I am a firm believer in the open-source distribution of software as a mechanism for advancing the baseline of competency in computational modelling in the discipline as a whole. Open source promotes the development of self-supporting communities of practice and the broadest possible sharing of expertise. My own software (Citcom, Ellipsis, Underworld) has all been released under open source licence to the community and grown through collaborative efforts.

Some history

I worked with Slava Solomatov on the first numerical convection simulations with temperature dependent viscosity which varied by up to 12 orders of magnitude. The stagnant lid regime we found is observed on most solid planets and moons in the solar system that are still active. The work was extended to cover non- linear viscous constitutive laws and the scaling generalized. We also published the first paper demonstrating the role of brittle behaviour in the lithosphere in the emergence of plates from thermal convection for different planets. We derived heat-flow and stress scalings for plate-like convection styles and examined the influence of strain softening and elasticity on the persistence of plate-boundaries. Simple plasticity laws in convection models are now widely used in the modelling community for long-term Earth evolution and in understanding the tectonic style of super- Earth exoplanets.

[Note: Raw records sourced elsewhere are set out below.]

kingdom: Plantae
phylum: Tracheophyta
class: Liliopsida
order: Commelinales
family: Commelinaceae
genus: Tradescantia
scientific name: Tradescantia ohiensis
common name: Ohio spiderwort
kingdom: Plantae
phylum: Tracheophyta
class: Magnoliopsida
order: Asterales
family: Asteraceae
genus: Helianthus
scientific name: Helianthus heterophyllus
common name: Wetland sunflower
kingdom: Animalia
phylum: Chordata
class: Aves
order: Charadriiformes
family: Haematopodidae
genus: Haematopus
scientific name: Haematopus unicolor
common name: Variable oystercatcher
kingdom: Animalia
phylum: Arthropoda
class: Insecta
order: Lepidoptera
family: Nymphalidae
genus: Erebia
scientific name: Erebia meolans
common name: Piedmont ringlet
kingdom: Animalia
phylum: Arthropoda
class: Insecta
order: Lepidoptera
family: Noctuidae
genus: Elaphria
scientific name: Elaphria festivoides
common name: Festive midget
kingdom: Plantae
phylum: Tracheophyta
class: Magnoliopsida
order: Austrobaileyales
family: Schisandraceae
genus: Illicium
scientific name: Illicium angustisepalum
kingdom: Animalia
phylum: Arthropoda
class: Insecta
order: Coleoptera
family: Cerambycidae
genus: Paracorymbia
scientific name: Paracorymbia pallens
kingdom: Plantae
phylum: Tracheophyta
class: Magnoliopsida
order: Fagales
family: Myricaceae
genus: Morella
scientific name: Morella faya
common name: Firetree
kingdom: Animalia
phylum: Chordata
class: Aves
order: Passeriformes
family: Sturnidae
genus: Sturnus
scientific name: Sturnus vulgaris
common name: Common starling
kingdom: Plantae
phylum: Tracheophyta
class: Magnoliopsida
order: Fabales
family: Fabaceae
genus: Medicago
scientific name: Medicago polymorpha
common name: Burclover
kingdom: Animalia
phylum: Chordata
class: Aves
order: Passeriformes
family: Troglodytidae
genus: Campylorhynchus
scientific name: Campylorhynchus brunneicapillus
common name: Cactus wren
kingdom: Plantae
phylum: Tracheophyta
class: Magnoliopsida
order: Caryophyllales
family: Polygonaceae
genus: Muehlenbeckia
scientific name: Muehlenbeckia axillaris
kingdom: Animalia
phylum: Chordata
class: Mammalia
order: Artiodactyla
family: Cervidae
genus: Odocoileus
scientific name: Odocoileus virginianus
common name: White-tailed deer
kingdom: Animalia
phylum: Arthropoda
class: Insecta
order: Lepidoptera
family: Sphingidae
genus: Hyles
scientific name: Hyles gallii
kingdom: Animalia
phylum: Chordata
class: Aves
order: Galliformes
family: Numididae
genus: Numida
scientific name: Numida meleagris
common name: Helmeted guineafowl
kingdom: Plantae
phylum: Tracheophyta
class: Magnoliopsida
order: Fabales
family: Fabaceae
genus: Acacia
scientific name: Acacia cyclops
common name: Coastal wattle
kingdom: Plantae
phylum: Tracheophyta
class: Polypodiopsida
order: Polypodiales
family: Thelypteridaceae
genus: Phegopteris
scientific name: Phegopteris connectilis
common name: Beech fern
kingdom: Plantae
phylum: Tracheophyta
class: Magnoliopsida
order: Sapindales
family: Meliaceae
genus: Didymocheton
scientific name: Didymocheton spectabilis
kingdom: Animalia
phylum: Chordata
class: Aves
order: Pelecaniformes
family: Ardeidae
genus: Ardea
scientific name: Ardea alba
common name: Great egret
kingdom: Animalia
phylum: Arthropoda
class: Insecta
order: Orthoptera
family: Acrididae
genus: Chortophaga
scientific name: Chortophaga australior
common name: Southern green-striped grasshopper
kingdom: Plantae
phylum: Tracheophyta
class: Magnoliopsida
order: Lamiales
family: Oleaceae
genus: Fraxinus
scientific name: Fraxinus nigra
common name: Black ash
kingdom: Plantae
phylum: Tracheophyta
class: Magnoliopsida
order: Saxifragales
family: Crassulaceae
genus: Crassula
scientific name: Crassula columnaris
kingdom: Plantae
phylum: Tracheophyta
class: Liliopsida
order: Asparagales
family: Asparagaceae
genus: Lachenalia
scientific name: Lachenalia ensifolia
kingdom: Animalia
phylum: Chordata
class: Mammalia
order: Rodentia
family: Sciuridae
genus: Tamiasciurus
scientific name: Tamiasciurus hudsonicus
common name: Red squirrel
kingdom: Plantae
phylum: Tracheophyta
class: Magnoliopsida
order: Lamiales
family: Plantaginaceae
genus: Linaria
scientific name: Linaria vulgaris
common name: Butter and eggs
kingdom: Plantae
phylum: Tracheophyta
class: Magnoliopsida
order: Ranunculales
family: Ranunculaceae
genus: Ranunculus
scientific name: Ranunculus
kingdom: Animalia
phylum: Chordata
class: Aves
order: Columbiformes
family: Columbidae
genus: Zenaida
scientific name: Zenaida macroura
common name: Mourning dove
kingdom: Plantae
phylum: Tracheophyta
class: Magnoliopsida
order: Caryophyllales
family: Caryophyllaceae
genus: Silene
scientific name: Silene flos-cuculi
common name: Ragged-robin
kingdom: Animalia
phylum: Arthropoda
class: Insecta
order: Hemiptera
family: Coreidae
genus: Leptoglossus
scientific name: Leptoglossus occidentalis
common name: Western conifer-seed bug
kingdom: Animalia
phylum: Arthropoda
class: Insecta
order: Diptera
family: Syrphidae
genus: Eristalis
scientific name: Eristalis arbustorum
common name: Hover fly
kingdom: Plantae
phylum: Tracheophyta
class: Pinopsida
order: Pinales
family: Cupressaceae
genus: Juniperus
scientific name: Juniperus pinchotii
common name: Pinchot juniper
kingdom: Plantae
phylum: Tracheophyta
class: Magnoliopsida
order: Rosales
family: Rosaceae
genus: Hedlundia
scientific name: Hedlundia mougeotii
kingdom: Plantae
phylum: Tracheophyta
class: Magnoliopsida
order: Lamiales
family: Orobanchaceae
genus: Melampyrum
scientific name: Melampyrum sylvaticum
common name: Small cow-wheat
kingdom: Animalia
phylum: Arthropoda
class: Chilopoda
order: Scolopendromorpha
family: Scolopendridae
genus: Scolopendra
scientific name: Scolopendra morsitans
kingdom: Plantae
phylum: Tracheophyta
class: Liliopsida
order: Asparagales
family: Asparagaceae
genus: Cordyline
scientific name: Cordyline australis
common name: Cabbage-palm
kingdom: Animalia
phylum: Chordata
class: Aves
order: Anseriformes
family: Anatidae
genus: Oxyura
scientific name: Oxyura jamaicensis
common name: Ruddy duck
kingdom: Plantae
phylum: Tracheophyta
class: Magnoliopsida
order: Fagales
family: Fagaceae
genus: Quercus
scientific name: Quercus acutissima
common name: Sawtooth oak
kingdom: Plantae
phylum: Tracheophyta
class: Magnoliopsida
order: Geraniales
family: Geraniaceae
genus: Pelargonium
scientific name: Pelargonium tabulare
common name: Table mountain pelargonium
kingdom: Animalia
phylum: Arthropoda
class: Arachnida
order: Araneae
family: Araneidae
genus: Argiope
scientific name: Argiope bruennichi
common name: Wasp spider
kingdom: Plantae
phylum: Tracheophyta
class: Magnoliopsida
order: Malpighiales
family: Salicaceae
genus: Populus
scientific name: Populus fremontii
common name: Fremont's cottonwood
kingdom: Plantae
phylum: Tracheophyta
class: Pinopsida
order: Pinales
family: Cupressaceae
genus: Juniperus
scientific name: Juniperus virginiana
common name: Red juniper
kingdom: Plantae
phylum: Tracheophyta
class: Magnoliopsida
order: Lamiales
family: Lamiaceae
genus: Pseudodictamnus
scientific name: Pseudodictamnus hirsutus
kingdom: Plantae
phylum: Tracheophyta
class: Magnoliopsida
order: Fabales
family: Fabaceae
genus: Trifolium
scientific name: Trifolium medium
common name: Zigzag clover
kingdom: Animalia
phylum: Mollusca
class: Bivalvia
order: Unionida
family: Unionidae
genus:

Early work with Mike Gurnis quantified the relative strength of the subducting lithosphere using 3D numerical models constrained by gravity and dynamic topography. The continuation of these models into dynamically evolving, 3D slab simulations created a new understanding of how subduction zones evolve in time. Work with Schellart, Stegman, Capitanio and our co-workers has transformed the way people understand convergent margins as 3D systems with highly complex, evolving geometry. These papers begin to show how the continental record can capture the complex time-and-space variations in subduction zones, and how this might be used as another constraint on ancient subduction history.

I collaborated with Adrian Lenardic on coupled heat flow and deformation of the mantle and the continental crust. In a number of papers, we examined the competing effects of buoyancy in thermochemical convection and applied the results to understanding the development of instabilities beneath the continental lithosphere and their surface signatures (deep flow patterns, dynamic topography, free air gravity). Our work showed that the buoyant crust plays a significant role in the thermal and mechanical evolution of the mantle despite being a relatively small component by volume in this large scale system: it can modify the convection pattern, particularly the location and strength of downwelling instabilities, and strongly alter the surface heat flow pattern.

These problems required significant advances in numerical capability to deal with realistic, history- dependent, rheological properties in complicated geometries. Shijie Zhong and I developed robust and accurate multigrid solvers which could handle very strong viscosity variations, Hans Mühlhaus and I worked on methods which could handle history dependence and viscoelastic stresses in convection problems, and I have led efforts to create parallel implementations to solve high resolution problems in three dimensions. To make this work more accessible, I collaborated with Fabio Boschetti on methods for combining precise numerical models with imprecise geological interpretation and intuition.

These three main threads: robust solvers, advanced computational rheology and cutting edge subduction models – are combined in my most recent work. This considers 4D continental deformation as a consequence of subduction zone evolution and mantle flow, combining very high resolution subduction models with strong localisation in the over-riding plate to understand the accretion of exotic terranes and the influence of plumes on subduction dynamics.